I would like to show that two problems are equivalent, so that by solving one of them I get the optimal solution to the second. Formally, I'm trying to prove that: $$ \min_{\mathbf{x,y}\in\mathbf{X\times Y}}\; f(\mathbf{x,y})\; =\; \min_{\mathbf{x}\in\mathbf{X}}\; \min_{\mathbf{y}\in\mathbf{Y}} f(\mathbf{x,y}) $$ where $f$ is a closed, proper, convex function and $\mathbf{X,Y}$ are closed convex sets. Is this generally possible? So far I have the "easy" direction: $$ \min_{\mathbf{x}\in\mathbf{X}}\; \min_{\mathbf{y}\in\mathbf{Y}} f(\mathbf{x,y})=\min_{\mathbf{x}\in\mathbf{X}}\; \min_{\mathbf{x,y}\in\mathbb{R}^n\times\mathbf{Y}} f(\mathbf{x,y})\leq \min_{\mathbf{x}\in\mathbf{X}}\; \min_{\mathbf{x,y}\in\mathbf{X\times Y}} f(\mathbf{x,y}) = \min_{\mathbf{x,y}\in\mathbf{X\times Y}} f(\mathbf{x,y}) $$ where the first inequality is due to the fact that $\big(\mathbf{X\times Y}\big)\subseteq\mathbb{R}^n\times\mathbf{Y}$ and the second equality is since we already minimized w.r.t. $\mathbf{x}$, hence the inner minimization produced a solution which is already optimal in $\mathbf{x}$.
However I'm not sure how to get the opposite direction. Does anyone have any ideas? Maybe a different technique should be used?
Since you have minimums, they are reached at optimal points $\mathbb x^*$ and $\mathbb y^*$ ; and the value of the $\min$s is the value of $f$ at these points.
Note that if your sets and functions aren't convex and instead of minimums you have infimums (which aren't necessarily reached), this results still holds ; but instead of using points $\mathbb x^*, \mathbb y^*$ you have to use sequences that converge towards the right value, and be careful when taking the limit of limits...

■ The task: Reproduce the forum thread on splitting a joint minimum into nested minimums word for word.

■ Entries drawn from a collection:
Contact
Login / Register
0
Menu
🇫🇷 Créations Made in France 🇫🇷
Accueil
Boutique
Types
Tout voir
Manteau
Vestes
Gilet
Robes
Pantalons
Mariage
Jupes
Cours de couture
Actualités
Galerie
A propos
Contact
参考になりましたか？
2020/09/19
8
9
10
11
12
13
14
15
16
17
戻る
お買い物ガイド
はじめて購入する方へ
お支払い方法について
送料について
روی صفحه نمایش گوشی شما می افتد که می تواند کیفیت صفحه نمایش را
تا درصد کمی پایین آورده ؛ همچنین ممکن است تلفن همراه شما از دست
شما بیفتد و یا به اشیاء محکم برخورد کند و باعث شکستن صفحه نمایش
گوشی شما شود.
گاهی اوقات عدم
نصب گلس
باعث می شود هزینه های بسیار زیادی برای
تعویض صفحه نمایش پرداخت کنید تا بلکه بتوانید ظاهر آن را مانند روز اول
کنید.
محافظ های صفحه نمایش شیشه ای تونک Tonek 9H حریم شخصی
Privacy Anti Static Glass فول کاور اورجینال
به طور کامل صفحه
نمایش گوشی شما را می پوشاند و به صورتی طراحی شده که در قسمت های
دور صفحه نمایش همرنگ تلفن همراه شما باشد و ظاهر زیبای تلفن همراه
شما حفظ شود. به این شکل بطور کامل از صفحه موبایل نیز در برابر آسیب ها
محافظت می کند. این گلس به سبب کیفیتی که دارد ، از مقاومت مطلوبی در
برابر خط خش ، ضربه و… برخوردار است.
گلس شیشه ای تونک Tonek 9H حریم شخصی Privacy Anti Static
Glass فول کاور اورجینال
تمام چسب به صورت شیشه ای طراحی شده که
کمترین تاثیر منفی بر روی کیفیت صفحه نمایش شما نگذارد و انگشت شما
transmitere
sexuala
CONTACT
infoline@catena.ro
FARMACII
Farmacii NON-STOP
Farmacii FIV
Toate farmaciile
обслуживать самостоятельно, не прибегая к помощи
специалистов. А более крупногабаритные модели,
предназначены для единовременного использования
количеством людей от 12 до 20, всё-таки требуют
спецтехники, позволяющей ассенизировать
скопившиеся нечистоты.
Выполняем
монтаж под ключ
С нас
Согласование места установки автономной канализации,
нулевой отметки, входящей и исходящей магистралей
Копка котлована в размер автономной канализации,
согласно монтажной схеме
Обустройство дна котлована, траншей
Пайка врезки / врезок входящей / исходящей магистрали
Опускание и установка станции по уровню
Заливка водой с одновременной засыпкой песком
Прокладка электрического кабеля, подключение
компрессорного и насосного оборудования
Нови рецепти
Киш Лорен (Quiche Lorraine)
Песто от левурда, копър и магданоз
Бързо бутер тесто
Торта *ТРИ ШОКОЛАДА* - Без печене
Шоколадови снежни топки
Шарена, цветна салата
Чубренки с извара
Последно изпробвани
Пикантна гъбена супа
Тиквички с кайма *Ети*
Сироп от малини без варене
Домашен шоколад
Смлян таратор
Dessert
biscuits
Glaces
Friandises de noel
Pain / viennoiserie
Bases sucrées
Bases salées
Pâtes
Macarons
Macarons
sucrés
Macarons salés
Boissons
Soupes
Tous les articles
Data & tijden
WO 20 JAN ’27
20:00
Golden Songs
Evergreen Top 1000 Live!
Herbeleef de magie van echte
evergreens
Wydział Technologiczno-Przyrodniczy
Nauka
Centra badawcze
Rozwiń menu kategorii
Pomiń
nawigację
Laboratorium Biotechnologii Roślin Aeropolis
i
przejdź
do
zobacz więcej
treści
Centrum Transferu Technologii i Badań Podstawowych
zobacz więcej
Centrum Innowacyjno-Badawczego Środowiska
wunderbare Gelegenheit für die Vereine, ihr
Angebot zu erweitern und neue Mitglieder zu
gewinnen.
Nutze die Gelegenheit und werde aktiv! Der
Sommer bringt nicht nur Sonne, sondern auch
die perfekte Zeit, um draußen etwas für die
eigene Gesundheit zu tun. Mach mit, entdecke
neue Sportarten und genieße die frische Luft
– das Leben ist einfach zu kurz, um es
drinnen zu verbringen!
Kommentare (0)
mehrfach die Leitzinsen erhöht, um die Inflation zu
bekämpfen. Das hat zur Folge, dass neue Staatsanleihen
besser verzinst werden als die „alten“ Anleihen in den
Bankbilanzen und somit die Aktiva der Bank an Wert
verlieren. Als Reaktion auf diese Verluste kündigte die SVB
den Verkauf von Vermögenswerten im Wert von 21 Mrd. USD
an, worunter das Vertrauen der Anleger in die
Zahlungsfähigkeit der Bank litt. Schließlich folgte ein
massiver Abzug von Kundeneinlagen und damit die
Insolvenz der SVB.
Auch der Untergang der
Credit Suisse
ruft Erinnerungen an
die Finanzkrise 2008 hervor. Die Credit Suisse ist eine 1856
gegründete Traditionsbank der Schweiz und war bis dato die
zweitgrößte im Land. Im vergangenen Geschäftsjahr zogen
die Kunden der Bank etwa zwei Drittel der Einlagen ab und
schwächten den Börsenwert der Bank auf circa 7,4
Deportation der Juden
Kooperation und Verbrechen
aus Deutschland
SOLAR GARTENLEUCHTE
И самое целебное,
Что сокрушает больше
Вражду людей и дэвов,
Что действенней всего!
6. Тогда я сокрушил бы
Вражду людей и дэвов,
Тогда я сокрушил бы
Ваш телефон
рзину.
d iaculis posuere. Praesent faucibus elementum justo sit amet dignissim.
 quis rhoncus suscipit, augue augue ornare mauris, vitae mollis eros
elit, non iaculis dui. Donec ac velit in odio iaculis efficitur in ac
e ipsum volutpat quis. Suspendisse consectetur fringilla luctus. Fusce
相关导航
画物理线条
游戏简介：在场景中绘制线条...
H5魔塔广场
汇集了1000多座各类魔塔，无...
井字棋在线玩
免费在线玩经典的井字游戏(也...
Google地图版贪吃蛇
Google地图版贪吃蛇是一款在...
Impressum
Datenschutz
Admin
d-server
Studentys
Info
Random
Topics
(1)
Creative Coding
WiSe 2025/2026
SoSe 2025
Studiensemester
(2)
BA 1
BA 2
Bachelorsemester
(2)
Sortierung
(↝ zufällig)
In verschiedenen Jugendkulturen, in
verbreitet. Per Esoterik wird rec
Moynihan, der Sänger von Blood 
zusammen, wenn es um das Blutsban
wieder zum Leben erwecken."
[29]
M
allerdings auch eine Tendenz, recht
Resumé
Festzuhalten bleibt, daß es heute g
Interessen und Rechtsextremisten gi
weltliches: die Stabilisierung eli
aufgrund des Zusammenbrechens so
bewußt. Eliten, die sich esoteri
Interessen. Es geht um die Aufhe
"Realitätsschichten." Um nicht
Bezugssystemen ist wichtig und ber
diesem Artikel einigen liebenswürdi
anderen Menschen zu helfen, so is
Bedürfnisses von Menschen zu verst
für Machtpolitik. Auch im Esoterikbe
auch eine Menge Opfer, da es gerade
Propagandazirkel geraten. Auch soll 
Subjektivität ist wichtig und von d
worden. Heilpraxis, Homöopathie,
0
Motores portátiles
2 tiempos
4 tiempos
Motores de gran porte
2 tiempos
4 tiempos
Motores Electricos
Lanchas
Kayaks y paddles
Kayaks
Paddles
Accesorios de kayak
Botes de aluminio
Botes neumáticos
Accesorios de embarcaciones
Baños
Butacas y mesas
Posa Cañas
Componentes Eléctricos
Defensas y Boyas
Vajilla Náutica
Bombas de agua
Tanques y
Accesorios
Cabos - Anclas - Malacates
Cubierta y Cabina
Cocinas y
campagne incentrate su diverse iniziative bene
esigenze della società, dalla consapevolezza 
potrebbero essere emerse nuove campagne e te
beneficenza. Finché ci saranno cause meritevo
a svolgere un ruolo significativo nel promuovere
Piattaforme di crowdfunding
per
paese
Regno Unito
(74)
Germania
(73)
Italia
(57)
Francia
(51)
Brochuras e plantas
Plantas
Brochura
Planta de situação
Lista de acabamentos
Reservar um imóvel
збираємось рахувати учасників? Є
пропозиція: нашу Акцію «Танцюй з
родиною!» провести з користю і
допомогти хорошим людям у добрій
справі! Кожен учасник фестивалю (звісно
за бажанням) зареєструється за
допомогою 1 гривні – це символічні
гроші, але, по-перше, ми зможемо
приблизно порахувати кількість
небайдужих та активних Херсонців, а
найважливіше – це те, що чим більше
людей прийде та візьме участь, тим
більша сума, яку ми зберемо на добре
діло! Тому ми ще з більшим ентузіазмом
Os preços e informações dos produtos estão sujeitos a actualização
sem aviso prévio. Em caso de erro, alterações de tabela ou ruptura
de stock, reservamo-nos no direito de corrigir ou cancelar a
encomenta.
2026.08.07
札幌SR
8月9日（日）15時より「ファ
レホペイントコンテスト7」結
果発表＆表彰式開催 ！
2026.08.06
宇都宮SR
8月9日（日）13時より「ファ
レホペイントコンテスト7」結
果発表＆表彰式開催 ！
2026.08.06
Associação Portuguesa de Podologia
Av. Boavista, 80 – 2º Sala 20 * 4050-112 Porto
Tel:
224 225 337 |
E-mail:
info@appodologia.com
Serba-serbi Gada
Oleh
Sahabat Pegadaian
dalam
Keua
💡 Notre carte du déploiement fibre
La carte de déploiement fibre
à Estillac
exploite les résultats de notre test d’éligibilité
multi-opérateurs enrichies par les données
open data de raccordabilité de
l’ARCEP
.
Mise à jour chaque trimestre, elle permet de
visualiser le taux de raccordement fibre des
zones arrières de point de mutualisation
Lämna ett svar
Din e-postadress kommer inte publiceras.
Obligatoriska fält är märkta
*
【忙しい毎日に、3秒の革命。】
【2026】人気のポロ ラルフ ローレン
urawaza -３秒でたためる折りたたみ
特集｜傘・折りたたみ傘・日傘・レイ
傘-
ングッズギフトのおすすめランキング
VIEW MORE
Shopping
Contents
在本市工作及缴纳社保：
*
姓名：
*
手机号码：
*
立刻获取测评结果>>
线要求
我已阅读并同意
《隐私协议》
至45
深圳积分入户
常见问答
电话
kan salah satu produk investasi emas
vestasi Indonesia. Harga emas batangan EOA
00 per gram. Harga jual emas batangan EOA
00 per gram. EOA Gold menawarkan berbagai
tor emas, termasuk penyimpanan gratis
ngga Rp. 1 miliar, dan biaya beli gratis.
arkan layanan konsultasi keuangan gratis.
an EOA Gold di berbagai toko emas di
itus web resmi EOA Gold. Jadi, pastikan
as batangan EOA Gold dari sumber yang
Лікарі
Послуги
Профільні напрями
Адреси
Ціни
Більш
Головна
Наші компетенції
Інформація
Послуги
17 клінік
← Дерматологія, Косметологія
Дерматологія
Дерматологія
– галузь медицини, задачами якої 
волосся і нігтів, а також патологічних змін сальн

■ Written answer:
I would like to show that two problems are equivalent, so that by solving one of them I get the optimal solution to the second. Formally, I'm trying to prove that: $$ \min_{\mathbf{x,y}\in\mathbf{X\times Y}}\; f(\mathbf{x,y})\; =\; \min_{\mathbf{x}\in\mathbf{X}}\; \min_{\mathbf{y}\in\mathbf{Y}} f(\mathbf{x,y}) $$ where $f$ is a closed, proper, convex function and $\mathbf{X,Y}$ are closed convex sets. Is this generally possible? So far I have the "easy" direction: $$ \min_{\mathbf{x}\in\mathbf{X}}\; \min_{\mathbf{y}\in\mathbf{Y}} f(\mathbf{x,y})=\min_{\mathbf{x}\in\mathbf{X}}\; \min_{\mathbf{x,y}\in\mathbb{R}^n\times\mathbf{Y}} f(\mathbf{x,y})\leq \min_{\mathbf{x}\in\mathbf{X}}\; \min_{\mathbf{x,y}\in\mathbf{X\times Y}} f(\mathbf{x,y}) = \min_{\mathbf{x,y}\in\mathbf{X\times Y}} f(\mathbf{x,y}) $$ where the first inequality is due to the fact that $\big(\mathbf{X\times Y}\big)\subseteq\mathbb{R}^n\times\mathbf{Y}$ and the second equality is since we already minimized w.r.t. $\mathbf{x}$, hence the inner minimization produced a solution which is already optimal in $\mathbf{x}$.
However I'm not sure how to get the opposite direction. Does anyone have any ideas? Maybe a different technique should be used?
Since you have minimums, they are reached at optimal points $\mathbb x^*$ and $\mathbb y^*$ ; and the value of the $\min$s is the value of $f$ at these points.
Note that if your sets and functions aren't convex and instead of minimums you have infimums (which aren't necessarily reached), this results still holds ; but instead of using points $\mathbb x^*, \mathbb y^*$ you have to use sequences that converge towards the right value, and be careful when taking the limit of limits...